Minimums for seat pitch, width, and length should be established by the FAA, according to section 577 of the act.

The act called for any action to be taken by the fall of 2019.

The FAA doesn't have a minimum size for seating on commercial planes.

The agency began collecting comments on minimum seat dimensions in 90 days. Between now and the 1st of November anyone can weigh in.


Concerns over safety and comfort

In its filing this week, the company acknowledged the need for passenger safety in the event of an evacuate or crash landing.

The organization pointed to the potential for deep vein thrombosis in flyers while on board, as well as comfort and intrusion into personal space, as concerns worsened by what they called "shrinking" airline seats.

In economy class, the pitch is usually 30 to 31 inches.

The comfort factors should be taken into account when considering the size of seats. As of now, the FAA is likely to focus more on safety and less on comfort.

The agency would be responsible for setting minimum-sizing requirements that are necessary for the safety of passengers.

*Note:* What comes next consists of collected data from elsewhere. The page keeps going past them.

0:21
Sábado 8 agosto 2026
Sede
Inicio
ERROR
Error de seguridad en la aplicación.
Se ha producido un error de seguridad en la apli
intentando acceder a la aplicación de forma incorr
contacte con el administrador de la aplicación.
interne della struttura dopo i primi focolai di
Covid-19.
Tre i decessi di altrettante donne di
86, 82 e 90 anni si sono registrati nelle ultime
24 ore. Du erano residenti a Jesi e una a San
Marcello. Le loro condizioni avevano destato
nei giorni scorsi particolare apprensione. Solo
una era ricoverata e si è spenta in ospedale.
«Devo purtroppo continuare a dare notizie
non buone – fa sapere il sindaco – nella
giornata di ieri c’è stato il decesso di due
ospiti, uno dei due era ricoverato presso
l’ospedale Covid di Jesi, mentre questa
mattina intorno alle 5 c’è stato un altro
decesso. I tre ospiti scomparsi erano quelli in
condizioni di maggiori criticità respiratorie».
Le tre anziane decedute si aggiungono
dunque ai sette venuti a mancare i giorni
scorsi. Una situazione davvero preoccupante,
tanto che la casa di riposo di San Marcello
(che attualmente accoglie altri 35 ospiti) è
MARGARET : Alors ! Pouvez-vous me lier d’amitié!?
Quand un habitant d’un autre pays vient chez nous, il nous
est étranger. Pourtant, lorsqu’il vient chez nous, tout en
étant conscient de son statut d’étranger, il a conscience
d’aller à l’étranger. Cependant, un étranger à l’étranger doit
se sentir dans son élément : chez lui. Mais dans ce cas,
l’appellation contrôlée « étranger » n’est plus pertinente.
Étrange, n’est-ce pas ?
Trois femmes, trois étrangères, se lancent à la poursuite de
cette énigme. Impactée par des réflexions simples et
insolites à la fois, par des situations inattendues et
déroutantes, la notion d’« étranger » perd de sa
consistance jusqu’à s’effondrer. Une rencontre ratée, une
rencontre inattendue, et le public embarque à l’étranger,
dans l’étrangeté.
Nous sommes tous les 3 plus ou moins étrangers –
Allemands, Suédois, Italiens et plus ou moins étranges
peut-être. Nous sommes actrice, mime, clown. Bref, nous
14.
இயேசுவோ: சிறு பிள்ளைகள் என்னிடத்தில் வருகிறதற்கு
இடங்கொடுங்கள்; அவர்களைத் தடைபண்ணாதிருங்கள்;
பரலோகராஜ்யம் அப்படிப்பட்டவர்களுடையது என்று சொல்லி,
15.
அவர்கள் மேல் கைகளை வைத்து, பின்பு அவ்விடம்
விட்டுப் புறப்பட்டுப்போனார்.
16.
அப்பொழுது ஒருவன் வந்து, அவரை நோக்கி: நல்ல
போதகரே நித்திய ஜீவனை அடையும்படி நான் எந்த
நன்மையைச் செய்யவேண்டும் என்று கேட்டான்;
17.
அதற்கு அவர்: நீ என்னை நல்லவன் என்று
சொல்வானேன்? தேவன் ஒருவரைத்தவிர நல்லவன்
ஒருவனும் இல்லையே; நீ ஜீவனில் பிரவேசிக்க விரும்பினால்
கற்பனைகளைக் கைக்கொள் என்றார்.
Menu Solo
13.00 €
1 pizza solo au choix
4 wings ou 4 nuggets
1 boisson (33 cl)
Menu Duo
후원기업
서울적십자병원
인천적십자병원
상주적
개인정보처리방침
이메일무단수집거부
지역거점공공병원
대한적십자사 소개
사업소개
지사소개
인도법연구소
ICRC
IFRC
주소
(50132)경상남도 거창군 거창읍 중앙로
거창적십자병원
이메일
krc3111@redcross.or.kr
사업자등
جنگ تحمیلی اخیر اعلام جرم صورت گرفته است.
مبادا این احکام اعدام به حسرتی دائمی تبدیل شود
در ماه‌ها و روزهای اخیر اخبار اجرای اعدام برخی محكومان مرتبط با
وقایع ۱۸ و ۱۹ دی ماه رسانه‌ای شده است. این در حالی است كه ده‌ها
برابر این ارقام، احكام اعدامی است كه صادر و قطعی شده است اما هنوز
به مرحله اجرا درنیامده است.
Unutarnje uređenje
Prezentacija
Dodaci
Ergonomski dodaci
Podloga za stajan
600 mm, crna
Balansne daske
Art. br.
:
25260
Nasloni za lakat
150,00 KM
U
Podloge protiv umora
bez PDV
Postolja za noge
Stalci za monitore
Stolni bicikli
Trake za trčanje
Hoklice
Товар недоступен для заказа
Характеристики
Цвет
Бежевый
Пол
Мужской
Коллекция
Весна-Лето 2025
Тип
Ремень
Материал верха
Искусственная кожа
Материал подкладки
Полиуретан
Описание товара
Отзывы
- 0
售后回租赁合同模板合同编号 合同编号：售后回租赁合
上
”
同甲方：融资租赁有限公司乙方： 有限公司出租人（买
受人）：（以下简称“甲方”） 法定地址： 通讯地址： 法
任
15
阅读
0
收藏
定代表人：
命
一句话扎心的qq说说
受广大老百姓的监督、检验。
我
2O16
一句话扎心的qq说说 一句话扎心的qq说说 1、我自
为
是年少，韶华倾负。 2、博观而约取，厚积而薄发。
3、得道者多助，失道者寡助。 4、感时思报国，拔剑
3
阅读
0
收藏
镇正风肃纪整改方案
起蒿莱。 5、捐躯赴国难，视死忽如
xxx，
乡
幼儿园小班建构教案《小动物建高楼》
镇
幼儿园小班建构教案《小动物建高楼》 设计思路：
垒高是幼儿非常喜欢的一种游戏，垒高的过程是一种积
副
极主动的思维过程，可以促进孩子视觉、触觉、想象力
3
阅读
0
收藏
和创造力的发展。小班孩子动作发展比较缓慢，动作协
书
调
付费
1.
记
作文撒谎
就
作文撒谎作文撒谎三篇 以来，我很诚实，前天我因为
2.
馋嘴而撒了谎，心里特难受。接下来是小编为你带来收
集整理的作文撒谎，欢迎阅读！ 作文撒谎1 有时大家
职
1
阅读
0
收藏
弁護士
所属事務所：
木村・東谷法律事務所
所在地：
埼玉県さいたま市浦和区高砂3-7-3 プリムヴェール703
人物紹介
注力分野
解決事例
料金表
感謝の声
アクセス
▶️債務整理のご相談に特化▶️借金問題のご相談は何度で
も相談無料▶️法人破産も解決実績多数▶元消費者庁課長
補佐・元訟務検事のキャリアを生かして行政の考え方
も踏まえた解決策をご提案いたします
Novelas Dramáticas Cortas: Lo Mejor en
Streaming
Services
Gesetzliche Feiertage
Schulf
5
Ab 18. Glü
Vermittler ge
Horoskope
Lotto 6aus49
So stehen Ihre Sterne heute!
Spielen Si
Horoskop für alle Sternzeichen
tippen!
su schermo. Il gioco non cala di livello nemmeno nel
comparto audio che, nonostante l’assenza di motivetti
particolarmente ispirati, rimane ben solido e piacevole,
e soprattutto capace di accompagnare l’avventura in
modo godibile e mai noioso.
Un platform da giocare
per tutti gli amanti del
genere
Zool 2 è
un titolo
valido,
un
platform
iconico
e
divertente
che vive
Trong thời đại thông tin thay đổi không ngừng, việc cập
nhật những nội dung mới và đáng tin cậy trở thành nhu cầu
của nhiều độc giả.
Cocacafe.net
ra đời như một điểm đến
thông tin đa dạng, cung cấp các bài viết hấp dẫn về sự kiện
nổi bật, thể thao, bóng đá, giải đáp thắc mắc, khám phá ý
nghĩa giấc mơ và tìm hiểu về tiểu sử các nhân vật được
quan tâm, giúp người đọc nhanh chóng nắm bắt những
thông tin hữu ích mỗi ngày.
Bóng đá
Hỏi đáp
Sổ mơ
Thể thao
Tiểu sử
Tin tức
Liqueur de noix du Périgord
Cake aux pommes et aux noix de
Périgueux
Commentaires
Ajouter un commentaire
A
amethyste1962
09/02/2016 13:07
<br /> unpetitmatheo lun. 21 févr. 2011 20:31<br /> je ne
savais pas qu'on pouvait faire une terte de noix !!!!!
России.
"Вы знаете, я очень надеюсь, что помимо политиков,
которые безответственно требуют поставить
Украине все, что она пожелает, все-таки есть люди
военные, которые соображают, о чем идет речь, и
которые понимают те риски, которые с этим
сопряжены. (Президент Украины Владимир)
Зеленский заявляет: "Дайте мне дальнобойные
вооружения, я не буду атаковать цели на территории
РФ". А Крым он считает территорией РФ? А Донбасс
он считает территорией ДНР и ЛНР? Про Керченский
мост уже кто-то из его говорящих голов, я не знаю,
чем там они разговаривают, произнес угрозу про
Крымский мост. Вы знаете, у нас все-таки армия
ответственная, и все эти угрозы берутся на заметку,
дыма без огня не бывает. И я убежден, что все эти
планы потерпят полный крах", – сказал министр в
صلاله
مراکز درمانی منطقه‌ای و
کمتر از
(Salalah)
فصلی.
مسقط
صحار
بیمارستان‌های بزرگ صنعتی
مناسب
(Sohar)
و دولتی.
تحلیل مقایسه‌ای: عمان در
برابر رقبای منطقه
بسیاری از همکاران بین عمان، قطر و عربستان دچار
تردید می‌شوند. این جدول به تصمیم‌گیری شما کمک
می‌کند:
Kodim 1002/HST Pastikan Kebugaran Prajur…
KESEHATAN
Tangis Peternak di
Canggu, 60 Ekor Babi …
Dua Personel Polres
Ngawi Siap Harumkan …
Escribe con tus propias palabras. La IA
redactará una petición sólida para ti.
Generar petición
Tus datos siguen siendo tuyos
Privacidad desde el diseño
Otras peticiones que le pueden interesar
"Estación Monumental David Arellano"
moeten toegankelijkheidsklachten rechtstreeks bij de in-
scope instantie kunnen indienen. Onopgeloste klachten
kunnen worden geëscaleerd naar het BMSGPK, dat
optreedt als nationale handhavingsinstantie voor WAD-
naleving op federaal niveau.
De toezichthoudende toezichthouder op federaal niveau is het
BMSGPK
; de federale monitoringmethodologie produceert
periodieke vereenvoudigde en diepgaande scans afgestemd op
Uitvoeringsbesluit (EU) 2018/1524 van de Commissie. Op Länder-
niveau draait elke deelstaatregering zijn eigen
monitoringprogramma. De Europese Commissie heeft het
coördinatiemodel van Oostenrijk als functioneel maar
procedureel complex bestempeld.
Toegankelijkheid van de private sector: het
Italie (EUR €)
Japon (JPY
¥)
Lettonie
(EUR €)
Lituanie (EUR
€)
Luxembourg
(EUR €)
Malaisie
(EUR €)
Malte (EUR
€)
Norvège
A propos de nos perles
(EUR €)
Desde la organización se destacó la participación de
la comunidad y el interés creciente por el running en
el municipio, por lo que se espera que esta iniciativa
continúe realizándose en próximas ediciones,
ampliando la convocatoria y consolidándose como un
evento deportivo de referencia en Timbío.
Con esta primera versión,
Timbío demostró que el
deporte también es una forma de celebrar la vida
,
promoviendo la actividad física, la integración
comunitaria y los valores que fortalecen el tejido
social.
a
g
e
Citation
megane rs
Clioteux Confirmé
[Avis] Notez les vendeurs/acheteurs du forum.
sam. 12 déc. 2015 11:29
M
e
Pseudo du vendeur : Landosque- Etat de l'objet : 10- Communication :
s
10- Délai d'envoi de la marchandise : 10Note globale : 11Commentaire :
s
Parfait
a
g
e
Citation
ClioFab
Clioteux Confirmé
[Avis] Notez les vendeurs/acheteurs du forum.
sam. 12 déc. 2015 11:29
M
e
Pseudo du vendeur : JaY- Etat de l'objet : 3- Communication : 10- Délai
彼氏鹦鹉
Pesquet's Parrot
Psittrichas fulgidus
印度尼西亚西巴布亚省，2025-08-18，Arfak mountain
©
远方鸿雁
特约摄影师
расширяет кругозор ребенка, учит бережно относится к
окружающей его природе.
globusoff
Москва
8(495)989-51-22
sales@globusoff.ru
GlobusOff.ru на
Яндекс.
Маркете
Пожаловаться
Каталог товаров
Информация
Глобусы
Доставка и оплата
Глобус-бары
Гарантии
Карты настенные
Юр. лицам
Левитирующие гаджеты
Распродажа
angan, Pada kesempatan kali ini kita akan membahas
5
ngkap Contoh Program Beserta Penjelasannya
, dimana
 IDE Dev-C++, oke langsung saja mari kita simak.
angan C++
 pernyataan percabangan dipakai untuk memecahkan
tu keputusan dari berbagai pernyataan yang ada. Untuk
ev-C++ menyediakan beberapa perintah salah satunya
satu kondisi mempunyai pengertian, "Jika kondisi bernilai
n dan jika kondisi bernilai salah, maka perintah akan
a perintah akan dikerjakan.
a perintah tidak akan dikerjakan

When the agency began collecting comments about seat size this summer, it noted the request for comments was related to the safety of air passengers.

If the federal government wanted to mandating seat size, the U.S. airlines would probably oppose it.

Bottom line

Years after a federal act called for action on the issue of airline seat size and standards, the FAA is taking a look at the issue. The main focus is on safety. Air passenger advocates are concerned that any future rules will not go far enough.